Work task
Count the lines below that contain the string "סגור". Reply with the number alone.

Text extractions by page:
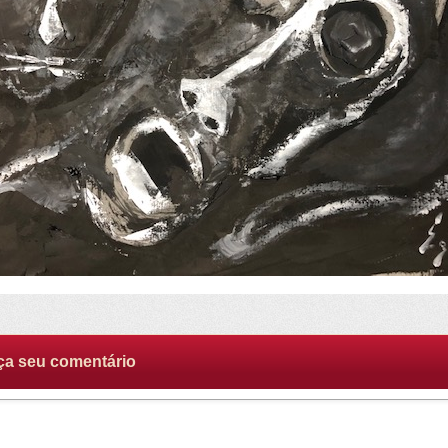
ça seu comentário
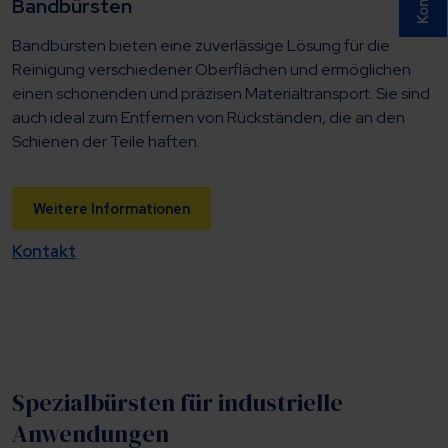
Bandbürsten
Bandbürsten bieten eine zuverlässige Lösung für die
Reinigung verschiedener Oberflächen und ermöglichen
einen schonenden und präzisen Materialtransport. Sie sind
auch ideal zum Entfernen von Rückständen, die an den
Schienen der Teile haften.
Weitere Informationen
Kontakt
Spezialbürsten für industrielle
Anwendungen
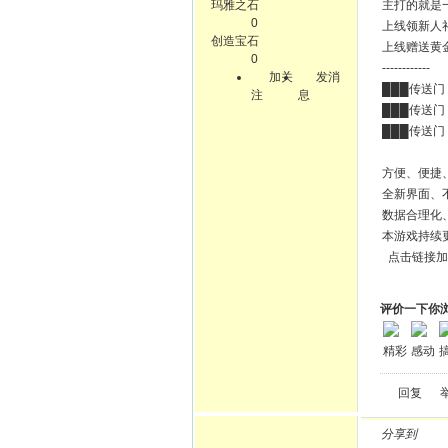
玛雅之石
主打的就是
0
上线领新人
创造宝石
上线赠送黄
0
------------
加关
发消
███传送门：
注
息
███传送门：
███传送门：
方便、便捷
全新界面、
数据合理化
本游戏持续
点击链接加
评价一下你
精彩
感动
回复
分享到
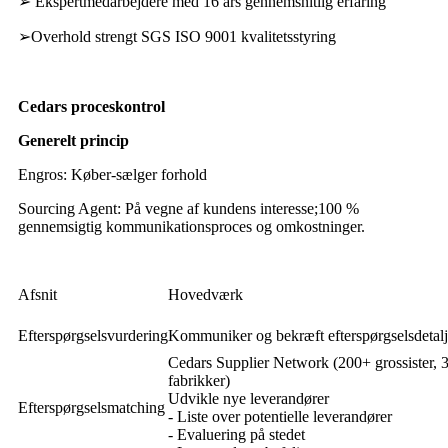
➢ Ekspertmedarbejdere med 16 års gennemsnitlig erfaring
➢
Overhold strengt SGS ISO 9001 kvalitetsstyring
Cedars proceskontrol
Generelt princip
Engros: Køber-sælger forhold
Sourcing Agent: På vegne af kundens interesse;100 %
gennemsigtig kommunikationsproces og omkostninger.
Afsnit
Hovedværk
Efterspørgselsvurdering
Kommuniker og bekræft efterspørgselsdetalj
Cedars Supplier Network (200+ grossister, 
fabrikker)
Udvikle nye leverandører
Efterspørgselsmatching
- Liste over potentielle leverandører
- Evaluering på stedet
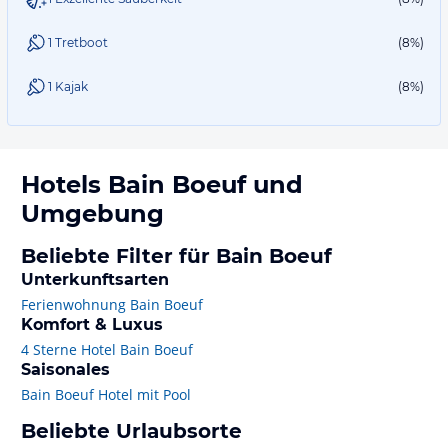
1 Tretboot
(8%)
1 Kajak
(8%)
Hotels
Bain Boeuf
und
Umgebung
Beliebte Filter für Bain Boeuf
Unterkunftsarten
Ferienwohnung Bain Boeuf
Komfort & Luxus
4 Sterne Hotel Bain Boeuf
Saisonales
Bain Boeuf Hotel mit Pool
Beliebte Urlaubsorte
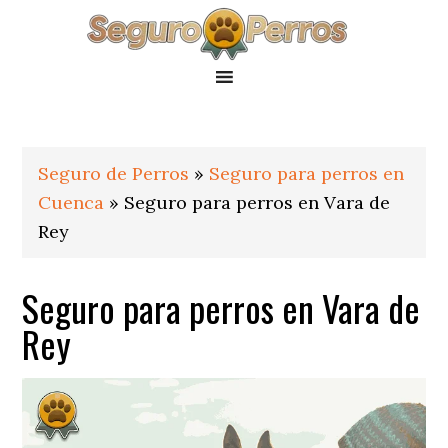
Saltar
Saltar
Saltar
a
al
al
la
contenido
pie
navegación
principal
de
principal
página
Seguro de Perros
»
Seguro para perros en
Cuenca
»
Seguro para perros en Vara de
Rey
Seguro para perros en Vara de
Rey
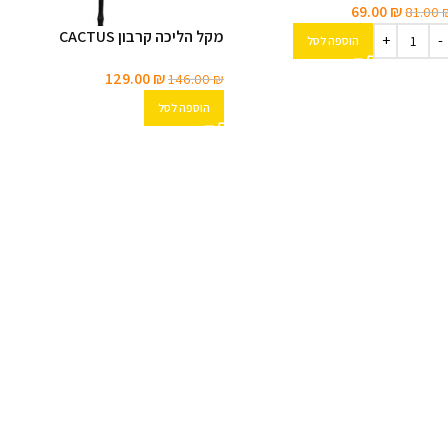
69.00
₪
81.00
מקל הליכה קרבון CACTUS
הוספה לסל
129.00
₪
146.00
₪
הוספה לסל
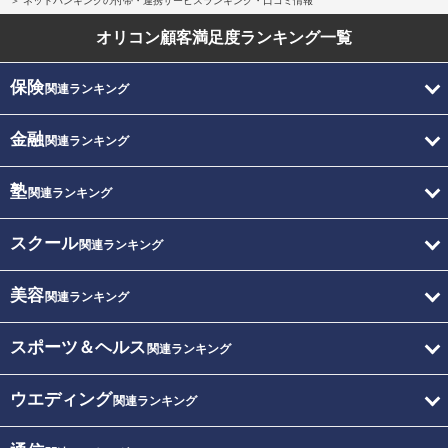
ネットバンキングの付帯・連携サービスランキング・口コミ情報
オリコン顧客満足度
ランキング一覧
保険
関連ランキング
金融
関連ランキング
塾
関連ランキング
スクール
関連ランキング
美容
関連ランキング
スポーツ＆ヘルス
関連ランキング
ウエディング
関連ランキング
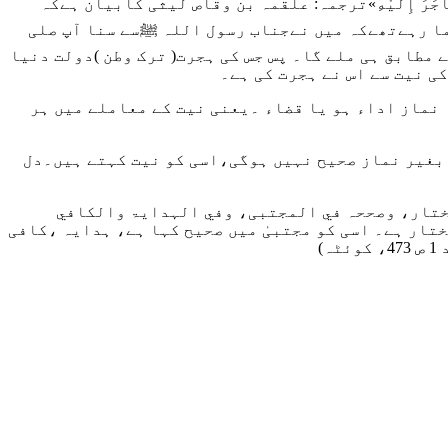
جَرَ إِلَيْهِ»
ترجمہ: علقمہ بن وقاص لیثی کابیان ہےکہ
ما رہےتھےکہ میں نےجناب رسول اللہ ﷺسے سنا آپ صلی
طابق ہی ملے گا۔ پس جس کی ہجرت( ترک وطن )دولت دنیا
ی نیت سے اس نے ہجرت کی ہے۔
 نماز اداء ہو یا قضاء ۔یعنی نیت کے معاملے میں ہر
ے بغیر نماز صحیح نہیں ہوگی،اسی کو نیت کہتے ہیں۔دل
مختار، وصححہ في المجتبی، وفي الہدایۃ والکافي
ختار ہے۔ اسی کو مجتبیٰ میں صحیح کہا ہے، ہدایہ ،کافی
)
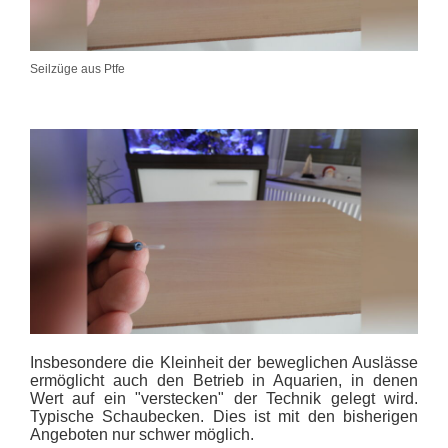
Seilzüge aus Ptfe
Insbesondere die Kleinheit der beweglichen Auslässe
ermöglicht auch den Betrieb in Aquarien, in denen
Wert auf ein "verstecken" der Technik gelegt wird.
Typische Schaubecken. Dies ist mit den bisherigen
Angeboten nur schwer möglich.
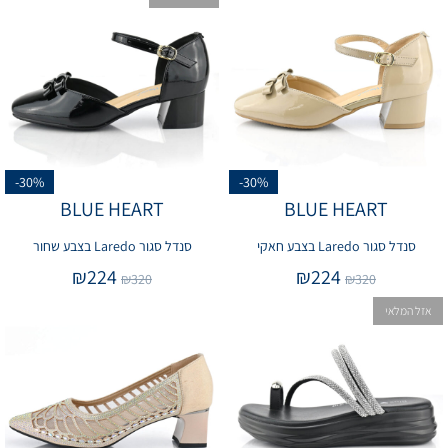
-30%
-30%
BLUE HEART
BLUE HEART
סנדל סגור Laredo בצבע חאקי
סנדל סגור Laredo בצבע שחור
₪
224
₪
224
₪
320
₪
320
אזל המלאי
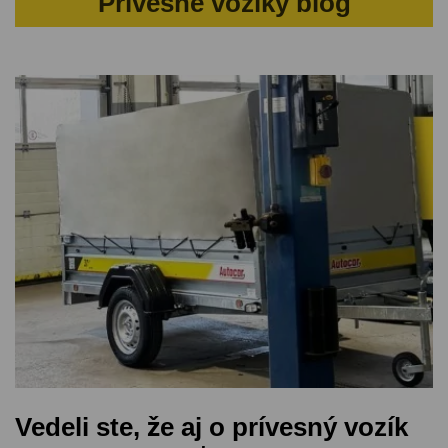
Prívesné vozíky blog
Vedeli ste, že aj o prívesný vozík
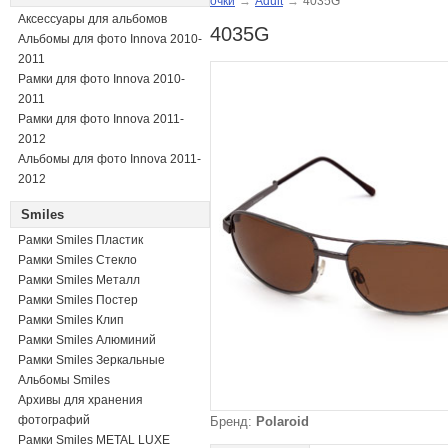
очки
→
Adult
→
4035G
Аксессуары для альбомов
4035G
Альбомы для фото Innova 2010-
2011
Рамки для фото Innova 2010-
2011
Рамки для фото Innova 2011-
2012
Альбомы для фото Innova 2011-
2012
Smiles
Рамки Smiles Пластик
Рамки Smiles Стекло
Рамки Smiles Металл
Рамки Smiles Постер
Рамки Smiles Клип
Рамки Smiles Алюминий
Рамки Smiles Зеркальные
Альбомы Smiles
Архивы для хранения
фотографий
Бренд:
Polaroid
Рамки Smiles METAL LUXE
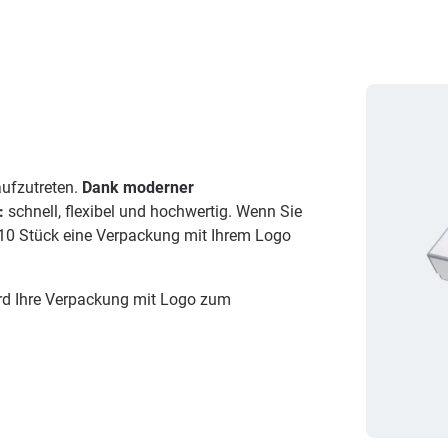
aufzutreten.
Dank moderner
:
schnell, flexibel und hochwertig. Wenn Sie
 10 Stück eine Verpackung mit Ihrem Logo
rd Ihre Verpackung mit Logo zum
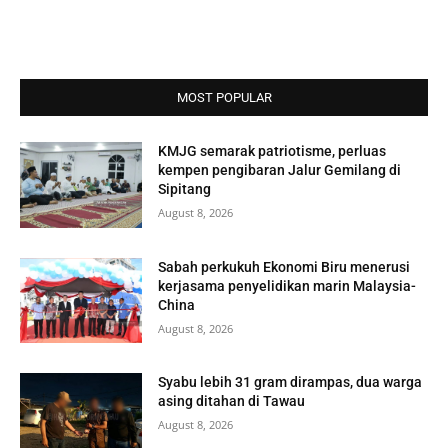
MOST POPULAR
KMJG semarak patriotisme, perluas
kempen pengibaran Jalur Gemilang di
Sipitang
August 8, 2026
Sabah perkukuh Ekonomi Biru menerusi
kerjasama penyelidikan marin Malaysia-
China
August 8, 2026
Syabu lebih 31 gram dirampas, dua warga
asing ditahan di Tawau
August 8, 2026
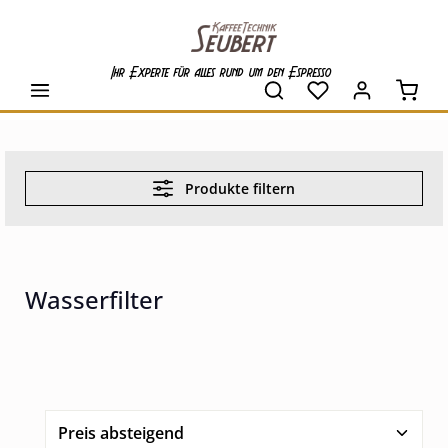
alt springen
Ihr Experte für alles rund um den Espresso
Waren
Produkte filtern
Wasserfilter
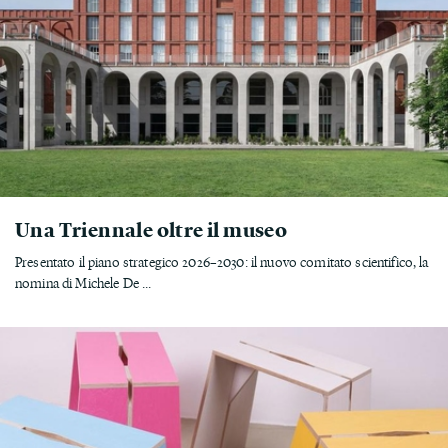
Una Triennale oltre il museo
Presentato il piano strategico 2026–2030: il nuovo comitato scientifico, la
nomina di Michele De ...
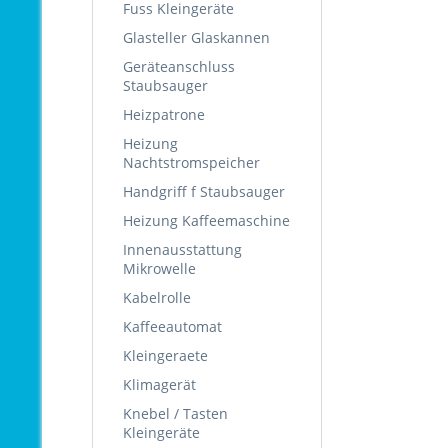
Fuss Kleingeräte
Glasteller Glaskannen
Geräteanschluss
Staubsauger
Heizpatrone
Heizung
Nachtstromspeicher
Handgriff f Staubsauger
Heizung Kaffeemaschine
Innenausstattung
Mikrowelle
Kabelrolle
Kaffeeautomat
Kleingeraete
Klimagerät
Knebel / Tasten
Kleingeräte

Reply to the exercise
2